GAM launches UCITS III global convertible bond fund

Wednesday, January 26, 2011

GAM continues to expand its UCITS III absolute return range with the launch of GAM Star Global Convertible Bond, The fund is co-managed by experienced in-house managers Ben Helm and Alex McKnight and is backed by the resources of the wider GAM fixed income team.

The managers employ a flexible, value-driven investment approach designed to perform across market environments and to have low correlation to both equities and bonds. Their 35 years’ combined experience in convertibles enables them to extract value during different stages of the market cycle using an active non-benchmarked style. This approach is well established and has been successful in their offshore convertible bond hedge fund, which has outperformed its benchmark from inception in July 2005 to December 2010.

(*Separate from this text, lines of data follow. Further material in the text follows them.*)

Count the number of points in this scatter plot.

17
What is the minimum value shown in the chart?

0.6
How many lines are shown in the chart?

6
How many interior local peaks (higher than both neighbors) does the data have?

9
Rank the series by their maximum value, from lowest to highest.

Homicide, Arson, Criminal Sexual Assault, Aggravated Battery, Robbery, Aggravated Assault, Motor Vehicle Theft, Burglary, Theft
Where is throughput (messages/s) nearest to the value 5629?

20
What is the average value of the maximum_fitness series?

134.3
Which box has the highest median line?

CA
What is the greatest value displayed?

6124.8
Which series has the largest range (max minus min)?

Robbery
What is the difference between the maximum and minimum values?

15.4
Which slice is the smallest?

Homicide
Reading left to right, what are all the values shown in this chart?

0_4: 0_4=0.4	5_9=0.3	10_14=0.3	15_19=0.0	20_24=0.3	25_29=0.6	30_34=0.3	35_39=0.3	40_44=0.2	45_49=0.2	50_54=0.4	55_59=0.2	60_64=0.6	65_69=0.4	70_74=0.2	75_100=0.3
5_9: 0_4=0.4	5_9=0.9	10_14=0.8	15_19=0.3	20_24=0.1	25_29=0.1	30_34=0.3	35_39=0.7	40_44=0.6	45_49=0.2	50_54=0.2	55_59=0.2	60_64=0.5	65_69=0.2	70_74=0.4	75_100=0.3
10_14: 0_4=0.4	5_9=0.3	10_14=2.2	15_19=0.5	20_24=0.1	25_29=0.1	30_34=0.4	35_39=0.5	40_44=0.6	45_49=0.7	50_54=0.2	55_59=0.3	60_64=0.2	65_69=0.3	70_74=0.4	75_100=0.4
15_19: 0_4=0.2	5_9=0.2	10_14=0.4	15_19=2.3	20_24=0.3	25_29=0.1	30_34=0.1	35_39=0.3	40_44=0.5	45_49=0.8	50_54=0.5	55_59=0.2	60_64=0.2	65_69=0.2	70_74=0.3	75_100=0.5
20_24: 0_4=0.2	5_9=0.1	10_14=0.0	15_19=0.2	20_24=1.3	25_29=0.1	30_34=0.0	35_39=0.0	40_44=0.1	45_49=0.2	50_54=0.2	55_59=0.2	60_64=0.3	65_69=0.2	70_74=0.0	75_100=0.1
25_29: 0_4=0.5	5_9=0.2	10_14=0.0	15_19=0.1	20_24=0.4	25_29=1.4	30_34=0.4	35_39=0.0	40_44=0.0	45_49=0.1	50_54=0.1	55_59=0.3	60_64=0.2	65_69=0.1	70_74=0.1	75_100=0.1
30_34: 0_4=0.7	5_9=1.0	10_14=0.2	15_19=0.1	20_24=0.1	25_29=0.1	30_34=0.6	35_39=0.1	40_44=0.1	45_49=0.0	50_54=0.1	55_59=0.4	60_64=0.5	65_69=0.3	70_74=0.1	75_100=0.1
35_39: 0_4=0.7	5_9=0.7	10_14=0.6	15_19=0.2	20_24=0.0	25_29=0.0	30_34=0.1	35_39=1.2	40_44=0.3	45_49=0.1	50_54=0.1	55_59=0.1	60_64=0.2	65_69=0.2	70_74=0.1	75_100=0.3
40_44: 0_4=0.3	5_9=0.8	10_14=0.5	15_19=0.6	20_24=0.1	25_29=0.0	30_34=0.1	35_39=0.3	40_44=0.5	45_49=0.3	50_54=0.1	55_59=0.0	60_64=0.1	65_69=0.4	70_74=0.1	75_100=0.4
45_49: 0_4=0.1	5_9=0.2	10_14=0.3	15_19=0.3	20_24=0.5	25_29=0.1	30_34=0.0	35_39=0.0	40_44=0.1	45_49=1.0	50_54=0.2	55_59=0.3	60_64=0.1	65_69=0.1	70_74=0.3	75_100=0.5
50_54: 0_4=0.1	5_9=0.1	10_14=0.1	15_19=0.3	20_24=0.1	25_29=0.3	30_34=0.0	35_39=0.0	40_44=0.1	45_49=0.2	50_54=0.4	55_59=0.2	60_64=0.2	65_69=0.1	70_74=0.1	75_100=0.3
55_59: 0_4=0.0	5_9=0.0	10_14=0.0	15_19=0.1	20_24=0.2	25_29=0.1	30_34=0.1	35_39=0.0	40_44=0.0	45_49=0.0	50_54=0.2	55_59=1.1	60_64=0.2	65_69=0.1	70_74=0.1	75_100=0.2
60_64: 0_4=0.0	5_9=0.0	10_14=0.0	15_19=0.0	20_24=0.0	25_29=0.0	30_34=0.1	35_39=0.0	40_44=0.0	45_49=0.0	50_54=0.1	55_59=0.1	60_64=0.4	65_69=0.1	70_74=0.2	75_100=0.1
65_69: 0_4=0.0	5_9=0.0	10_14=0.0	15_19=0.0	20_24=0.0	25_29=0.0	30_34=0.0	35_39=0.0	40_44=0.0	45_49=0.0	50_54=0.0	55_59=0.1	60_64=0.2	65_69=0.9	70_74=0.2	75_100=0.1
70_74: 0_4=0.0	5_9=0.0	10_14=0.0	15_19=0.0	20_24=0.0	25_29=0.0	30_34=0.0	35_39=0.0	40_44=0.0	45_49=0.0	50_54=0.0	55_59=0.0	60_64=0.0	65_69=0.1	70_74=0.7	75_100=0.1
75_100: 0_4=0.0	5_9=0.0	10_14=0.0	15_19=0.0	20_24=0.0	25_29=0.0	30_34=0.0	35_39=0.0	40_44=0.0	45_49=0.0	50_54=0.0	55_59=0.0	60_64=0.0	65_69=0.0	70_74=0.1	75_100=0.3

Ben Helm, Investment Manager, said: “We believe that convertible bond markets are ultimately driven by economic fundamentals, so first and foremost we establish a global macro outlook in cooperation with the broader fixed income team. Since growth areas are often accompanied by volatility, and volatility creates opportunities for convertibles, we then analyse what is driving growth from a micro, geographical and industry sector level. These areas of growth are where we focus our bottom-up fundamental company analysis to select convertible bond issuers that are attractive from both an equity analysis and a credit analysis perspective.”

Commenting on the outlook for convertibles in 2011, Alex McKnight, Investment Manager said: “The convertibles market is enjoying structural growth thanks to a widening set of investors who recognise that the asset class gives them the potential to capture equity upside in bull markets while protecting the downside during equity bear markets. In addition, the current optimism surrounding equity markets due to expectations of rising interest rates, coupled with longer-term economic uncertainty mean that cyclical conditions are also very supportive for convertibles investors over the next 12 months.”

The team has been running long only, absolute return and hedge fund convertible products for the last five years and is responsible for assets of approximately USD 1.7 billion as at 31 December 2010.